The records suggest that a confession to prosecutors by José Conceição dos Santos, Odebrecht’s former chief of operations in Ecuador, may not have been complete. Dos Santos’ testimony was crucial in securing the corruption conviction of former Ecuadorian Vice President Jorge Glas, who is currently serving a 6-year prison sentence.

Former Ecuadorian president Rafael Correa took to Twitter to criticize dos Santos and claim vindication for Glas, who served as his vice president and is his close political ally.

“This is very serious. Santos lied and manipulated information,” wrote Correa. “Jorge Glas should be set free tomorrow!”

In the Dominican Republic, ICIJ’s partners at Noticias SIN uncovered more than $39 million in hidden payments linked to the Punta Catalina coal power plant, despite two official investigations that found no evidence of wrongdoing on the project.

Civil society group Participación Ciudadana and a political movement known as Bien Común demanded answers from President Danilo Medina, alleging that his government had failed to properly investigate because the scandal had occurred on his watch.

“It is unacceptable for President Medina to stay silent and pretend that nothing has happened here and that his government has nothing to do with this corruption scandal,” said Participación Ciudadana, which is the Dominican chapter of Transparency International, in a statement.

For its part, Odebrecht issued a statement insisting that it had been fully transparent with law enforcement agencies, and that not all payments revealed by ICIJ from the records of its infamous Division of Structured Operations were bribes.

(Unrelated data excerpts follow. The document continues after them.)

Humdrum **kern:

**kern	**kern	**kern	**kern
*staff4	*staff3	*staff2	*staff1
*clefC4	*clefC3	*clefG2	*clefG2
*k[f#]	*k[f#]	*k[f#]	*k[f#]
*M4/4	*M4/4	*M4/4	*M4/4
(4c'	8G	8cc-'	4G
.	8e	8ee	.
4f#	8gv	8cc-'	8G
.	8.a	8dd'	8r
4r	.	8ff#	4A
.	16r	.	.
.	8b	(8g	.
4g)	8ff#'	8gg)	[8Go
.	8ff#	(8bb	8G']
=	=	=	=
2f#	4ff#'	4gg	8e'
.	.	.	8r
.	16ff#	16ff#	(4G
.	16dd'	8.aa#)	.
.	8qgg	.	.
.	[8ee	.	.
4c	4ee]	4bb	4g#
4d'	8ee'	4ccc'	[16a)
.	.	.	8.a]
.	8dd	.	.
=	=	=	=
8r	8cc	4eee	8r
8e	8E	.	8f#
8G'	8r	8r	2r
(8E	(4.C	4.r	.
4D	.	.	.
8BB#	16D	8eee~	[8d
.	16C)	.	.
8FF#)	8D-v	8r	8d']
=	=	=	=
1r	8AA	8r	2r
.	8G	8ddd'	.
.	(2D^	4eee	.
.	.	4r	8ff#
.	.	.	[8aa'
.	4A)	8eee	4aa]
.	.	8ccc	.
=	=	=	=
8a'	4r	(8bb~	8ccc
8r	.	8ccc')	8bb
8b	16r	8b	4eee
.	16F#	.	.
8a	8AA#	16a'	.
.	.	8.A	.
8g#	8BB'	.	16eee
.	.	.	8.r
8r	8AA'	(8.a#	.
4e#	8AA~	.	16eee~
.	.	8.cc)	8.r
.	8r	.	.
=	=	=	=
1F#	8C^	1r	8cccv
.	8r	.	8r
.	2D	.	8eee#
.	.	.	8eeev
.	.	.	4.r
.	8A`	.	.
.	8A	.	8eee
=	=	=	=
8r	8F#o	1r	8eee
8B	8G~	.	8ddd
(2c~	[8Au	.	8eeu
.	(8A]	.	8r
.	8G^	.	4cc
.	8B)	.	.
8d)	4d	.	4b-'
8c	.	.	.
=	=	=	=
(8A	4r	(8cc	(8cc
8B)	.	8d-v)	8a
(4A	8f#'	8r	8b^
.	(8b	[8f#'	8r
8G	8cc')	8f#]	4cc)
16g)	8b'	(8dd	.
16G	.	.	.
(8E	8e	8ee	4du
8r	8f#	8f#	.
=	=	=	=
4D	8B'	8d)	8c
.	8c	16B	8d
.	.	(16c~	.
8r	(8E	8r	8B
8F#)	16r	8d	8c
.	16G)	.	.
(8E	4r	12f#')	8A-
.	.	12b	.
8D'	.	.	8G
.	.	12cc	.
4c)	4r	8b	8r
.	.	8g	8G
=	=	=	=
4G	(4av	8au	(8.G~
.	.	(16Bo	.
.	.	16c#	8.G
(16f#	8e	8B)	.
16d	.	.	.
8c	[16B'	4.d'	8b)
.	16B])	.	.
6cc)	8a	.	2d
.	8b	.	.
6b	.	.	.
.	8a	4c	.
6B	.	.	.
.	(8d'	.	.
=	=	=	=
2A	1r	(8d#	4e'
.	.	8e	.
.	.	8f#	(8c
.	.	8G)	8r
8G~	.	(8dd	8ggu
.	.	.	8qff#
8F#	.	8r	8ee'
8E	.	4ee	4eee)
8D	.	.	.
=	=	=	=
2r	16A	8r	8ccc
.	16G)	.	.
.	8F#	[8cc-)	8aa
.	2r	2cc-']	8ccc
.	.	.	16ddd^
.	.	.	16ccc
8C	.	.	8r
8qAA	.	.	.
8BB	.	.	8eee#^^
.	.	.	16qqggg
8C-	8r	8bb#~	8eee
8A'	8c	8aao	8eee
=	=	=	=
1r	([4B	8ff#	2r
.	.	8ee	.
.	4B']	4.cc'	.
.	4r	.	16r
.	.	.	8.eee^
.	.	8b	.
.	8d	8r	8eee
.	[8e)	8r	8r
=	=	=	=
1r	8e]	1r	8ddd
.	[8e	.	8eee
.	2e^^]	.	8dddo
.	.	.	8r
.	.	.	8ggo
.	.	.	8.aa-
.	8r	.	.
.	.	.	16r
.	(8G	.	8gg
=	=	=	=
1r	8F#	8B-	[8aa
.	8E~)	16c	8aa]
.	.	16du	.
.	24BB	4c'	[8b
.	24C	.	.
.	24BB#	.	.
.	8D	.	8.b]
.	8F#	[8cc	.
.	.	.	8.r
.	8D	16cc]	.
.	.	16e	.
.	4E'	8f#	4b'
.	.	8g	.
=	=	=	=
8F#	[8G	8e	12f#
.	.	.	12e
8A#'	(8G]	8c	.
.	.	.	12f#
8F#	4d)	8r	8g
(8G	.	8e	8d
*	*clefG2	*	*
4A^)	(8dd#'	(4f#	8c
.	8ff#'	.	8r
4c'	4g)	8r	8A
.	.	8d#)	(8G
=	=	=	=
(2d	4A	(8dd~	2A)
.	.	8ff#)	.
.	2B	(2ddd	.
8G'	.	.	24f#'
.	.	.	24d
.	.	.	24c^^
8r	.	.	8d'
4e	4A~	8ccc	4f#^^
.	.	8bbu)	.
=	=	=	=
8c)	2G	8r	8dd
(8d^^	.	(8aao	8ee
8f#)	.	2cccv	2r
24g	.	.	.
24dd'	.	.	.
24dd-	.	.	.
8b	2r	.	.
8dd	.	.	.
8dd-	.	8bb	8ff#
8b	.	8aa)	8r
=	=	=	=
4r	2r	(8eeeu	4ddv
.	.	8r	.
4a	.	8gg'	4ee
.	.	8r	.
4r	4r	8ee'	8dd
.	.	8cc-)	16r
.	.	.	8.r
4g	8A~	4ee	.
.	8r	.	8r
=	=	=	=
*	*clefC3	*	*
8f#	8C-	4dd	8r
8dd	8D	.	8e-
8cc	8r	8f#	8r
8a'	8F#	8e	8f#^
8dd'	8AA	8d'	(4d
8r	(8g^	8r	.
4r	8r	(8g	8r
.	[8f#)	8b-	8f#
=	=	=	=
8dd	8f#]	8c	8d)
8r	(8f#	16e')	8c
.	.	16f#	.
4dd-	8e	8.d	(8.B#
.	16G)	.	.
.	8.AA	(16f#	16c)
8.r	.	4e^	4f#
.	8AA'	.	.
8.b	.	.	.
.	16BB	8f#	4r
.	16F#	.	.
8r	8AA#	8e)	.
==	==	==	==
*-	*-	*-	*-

“All of the documents and testimonies about past events, including the full records of the platforms Drousys and My Web Day from the defunct Division of Structured Operation, have been in the possession of the Brazilian Public Ministry and the U.S Department of Justice for three years,” the company said.

The company’s statement appeared to attribute the responsibility for the lack of law enforcement actions related to the payments uncovered by ICIJ to prosecutors in the countries where the payments were made.

Jessica Tillipman, an assistant dean at George Washington University Law School who specializes in anti-corruption issues, said that lack of follow-up by national prosecutors reveals a gap in the global legal system that allows corruption to persist. 

“We have these really powerful statutes like the Foreign Corrupt Practices Act,” Tillipman said, referring to the anti-bribery law used to secure Odebrecht’s plea agreement in the United States. “But if governments aren’t prosecuting their own officials, it doesn’t stop.”